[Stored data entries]
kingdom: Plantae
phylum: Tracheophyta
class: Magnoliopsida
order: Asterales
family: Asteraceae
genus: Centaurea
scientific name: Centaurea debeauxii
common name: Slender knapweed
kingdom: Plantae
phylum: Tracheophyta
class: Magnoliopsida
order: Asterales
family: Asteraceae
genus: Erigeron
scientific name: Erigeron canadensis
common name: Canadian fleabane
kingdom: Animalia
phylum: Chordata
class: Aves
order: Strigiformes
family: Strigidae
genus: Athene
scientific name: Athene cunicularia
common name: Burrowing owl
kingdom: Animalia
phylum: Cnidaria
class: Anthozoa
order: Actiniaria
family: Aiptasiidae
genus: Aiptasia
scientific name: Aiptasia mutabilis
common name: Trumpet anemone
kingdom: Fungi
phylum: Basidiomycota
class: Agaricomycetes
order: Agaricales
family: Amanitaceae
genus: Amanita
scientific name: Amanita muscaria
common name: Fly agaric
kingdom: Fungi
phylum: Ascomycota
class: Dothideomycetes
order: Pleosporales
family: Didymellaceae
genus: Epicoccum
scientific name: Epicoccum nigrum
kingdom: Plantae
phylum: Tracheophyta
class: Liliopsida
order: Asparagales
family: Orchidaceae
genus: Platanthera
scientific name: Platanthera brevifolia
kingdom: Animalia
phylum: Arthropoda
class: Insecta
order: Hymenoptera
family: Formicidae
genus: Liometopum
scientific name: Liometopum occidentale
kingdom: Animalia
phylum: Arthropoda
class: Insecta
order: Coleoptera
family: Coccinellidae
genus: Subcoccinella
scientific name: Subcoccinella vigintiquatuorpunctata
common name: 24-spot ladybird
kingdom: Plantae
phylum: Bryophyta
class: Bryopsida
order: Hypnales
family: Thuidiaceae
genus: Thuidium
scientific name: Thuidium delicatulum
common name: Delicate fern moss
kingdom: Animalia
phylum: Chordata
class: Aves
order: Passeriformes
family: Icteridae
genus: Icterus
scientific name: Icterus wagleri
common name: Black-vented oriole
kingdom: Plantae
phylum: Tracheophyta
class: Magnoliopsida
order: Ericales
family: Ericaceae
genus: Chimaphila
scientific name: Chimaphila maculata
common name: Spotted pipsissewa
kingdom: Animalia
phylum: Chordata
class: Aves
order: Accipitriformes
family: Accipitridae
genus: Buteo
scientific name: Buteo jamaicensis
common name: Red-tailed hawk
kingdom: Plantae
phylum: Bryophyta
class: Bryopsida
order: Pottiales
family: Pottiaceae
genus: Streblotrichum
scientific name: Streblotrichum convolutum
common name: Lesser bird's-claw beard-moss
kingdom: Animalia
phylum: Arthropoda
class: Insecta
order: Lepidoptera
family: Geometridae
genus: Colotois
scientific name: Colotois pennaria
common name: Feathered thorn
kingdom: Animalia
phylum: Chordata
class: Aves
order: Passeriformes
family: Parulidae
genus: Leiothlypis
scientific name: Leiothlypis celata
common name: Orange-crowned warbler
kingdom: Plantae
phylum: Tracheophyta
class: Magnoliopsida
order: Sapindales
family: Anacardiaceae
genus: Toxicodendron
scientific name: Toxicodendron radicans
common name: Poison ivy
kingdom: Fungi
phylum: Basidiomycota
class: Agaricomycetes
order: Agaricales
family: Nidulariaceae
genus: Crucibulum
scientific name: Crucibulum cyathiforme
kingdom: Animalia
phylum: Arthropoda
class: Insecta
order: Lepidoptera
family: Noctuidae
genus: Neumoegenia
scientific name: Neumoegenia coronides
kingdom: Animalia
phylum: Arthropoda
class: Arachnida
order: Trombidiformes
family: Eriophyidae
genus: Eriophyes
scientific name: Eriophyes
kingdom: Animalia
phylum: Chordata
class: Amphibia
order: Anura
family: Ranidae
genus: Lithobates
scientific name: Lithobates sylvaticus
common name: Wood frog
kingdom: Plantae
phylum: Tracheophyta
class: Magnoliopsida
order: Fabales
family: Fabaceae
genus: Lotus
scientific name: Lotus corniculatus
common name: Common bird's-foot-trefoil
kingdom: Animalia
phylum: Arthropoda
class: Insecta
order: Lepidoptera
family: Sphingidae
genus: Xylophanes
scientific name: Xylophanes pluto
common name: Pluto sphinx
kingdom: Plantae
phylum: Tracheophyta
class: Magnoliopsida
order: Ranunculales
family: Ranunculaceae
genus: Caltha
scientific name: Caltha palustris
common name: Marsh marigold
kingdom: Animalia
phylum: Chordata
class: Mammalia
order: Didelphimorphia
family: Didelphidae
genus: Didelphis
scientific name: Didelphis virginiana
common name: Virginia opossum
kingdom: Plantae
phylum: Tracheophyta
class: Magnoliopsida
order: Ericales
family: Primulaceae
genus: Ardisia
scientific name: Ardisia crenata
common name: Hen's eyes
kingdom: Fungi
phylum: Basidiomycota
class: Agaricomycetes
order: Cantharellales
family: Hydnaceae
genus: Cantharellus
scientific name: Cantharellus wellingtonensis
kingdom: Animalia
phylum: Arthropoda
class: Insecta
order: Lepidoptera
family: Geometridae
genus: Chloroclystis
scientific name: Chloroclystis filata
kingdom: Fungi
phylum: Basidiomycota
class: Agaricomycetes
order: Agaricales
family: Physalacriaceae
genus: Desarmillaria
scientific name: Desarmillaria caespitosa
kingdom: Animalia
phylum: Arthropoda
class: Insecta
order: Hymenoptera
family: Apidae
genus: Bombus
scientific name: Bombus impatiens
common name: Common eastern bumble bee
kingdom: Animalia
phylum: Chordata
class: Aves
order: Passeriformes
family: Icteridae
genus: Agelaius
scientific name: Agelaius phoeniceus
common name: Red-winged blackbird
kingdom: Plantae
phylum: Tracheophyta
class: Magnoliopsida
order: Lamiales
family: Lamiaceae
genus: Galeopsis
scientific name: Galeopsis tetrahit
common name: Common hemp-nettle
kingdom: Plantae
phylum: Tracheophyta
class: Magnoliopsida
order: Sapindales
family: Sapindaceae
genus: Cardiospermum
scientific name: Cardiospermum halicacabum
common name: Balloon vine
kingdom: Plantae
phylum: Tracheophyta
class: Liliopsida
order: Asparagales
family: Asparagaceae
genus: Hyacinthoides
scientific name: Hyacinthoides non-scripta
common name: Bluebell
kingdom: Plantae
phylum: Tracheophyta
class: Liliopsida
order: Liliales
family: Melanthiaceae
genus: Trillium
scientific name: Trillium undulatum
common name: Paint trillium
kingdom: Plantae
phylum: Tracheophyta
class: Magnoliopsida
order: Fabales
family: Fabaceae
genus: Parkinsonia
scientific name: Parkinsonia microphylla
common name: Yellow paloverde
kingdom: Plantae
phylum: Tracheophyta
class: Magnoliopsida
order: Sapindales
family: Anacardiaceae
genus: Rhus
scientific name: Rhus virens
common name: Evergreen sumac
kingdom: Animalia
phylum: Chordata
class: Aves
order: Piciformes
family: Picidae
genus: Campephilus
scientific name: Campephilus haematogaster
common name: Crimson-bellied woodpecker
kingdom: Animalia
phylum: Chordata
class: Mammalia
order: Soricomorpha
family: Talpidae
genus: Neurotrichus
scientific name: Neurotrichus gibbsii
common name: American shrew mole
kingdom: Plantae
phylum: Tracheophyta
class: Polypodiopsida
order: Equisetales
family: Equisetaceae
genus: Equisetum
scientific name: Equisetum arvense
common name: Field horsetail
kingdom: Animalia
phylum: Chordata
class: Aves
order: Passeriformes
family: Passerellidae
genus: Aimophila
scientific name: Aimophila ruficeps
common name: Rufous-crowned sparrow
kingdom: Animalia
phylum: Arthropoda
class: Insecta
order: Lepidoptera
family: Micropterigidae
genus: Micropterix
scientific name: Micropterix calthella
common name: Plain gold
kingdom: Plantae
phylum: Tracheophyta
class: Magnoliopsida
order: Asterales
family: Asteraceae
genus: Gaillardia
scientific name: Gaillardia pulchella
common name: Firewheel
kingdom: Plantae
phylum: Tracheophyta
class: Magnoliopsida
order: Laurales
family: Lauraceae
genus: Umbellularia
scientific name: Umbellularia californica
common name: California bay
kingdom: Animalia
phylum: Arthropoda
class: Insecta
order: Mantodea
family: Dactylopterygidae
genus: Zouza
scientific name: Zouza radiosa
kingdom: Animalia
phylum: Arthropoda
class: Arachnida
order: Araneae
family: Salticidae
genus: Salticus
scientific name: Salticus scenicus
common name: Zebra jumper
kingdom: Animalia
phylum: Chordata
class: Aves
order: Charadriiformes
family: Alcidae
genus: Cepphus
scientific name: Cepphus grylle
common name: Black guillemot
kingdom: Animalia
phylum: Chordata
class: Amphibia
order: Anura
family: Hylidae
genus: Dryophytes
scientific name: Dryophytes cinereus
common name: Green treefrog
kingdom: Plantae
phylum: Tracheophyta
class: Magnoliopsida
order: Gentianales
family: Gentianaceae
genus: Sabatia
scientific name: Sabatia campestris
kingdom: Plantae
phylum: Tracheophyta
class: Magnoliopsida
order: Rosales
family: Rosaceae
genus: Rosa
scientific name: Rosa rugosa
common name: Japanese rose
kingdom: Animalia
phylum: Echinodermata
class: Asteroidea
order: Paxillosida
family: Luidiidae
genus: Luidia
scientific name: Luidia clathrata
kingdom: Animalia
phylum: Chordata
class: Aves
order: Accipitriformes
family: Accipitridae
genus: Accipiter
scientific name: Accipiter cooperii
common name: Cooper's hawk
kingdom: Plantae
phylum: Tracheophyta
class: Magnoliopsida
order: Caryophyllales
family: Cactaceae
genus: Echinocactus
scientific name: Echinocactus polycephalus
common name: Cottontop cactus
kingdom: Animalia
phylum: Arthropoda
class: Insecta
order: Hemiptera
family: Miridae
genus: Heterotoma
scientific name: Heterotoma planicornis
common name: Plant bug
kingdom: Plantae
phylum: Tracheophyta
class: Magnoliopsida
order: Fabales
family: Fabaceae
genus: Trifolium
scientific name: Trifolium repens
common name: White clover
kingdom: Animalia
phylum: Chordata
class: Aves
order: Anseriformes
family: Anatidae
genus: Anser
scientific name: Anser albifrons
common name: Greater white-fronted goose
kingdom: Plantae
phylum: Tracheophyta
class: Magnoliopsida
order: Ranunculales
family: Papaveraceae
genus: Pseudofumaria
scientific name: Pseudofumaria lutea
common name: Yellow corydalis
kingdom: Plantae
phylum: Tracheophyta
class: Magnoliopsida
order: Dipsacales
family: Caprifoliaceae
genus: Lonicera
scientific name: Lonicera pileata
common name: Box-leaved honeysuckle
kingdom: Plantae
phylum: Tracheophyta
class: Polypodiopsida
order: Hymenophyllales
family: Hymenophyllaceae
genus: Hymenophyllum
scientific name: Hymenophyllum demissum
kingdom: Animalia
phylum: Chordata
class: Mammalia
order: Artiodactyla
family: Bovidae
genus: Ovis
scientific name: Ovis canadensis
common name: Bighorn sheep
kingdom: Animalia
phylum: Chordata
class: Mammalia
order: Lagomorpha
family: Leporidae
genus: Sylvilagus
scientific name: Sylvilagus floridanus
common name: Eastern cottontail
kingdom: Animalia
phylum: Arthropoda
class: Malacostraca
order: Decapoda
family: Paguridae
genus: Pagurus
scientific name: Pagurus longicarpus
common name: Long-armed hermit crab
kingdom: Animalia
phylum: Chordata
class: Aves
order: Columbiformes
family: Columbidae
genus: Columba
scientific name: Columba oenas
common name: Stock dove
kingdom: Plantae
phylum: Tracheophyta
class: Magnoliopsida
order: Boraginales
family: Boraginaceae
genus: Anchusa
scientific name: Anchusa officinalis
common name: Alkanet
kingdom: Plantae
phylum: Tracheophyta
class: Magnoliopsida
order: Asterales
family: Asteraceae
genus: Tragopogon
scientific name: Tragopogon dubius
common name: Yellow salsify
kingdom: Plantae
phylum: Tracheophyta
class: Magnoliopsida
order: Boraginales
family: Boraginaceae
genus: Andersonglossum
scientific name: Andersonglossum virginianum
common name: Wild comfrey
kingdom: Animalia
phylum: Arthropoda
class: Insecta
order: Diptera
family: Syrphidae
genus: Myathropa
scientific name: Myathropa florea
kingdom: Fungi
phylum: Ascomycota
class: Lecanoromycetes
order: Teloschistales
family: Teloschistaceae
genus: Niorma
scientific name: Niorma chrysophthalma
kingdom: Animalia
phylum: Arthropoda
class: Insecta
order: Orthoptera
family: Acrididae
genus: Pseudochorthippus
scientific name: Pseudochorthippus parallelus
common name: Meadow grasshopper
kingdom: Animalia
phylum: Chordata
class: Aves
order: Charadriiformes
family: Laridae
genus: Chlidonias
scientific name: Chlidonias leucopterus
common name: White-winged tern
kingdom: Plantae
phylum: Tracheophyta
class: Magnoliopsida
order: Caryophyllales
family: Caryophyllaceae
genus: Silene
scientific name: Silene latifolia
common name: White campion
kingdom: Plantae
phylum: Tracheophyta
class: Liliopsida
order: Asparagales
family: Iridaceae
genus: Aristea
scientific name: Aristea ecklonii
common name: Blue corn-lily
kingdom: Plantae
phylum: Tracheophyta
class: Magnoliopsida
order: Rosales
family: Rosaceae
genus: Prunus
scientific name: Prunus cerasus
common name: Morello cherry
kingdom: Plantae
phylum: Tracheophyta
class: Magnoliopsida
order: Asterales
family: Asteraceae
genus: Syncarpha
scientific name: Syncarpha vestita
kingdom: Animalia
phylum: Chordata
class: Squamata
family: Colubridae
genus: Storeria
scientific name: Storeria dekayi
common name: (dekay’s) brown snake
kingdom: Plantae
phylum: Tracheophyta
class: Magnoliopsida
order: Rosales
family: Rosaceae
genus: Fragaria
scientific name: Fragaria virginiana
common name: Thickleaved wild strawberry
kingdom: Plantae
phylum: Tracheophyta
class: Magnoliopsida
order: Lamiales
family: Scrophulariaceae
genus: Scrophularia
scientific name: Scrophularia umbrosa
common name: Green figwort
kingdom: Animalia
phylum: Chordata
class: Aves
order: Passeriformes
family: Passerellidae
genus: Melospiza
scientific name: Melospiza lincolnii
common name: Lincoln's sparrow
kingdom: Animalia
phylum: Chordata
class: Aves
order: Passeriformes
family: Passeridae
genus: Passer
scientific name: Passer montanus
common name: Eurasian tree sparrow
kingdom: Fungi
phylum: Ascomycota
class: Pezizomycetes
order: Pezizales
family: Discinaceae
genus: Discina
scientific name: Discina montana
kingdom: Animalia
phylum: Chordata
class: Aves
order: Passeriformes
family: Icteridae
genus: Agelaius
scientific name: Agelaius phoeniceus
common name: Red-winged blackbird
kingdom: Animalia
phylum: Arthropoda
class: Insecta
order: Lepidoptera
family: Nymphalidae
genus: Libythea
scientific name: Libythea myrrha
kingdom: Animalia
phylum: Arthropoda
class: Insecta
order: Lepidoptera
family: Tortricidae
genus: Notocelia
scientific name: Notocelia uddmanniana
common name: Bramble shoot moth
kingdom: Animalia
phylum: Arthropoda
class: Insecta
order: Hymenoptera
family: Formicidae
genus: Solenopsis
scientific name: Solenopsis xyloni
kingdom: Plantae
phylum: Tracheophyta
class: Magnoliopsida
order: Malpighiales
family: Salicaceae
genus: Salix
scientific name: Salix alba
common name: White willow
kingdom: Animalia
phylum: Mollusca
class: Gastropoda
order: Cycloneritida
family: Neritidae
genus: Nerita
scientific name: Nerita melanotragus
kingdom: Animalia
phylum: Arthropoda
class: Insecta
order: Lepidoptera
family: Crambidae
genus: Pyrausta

» WHAT THE EXERCISE ASKS
Reproduce the entries above word for word, from the first line down to and including the line with "genus: Aiptasia".

» RESPONSE TO THIS EXERCISE
kingdom: Plantae
phylum: Tracheophyta
class: Magnoliopsida
order: Asterales
family: Asteraceae
genus: Centaurea
scientific name: Centaurea debeauxii
common name: Slender knapweed
kingdom: Plantae
phylum: Tracheophyta
class: Magnoliopsida
order: Asterales
family: Asteraceae
genus: Erigeron
scientific name: Erigeron canadensis
common name: Canadian fleabane
kingdom: Animalia
phylum: Chordata
class: Aves
order: Strigiformes
family: Strigidae
genus: Athene
scientific name: Athene cunicularia
common name: Burrowing owl
kingdom: Animalia
phylum: Cnidaria
class: Anthozoa
order: Actiniaria
family: Aiptasiidae
genus: Aiptasia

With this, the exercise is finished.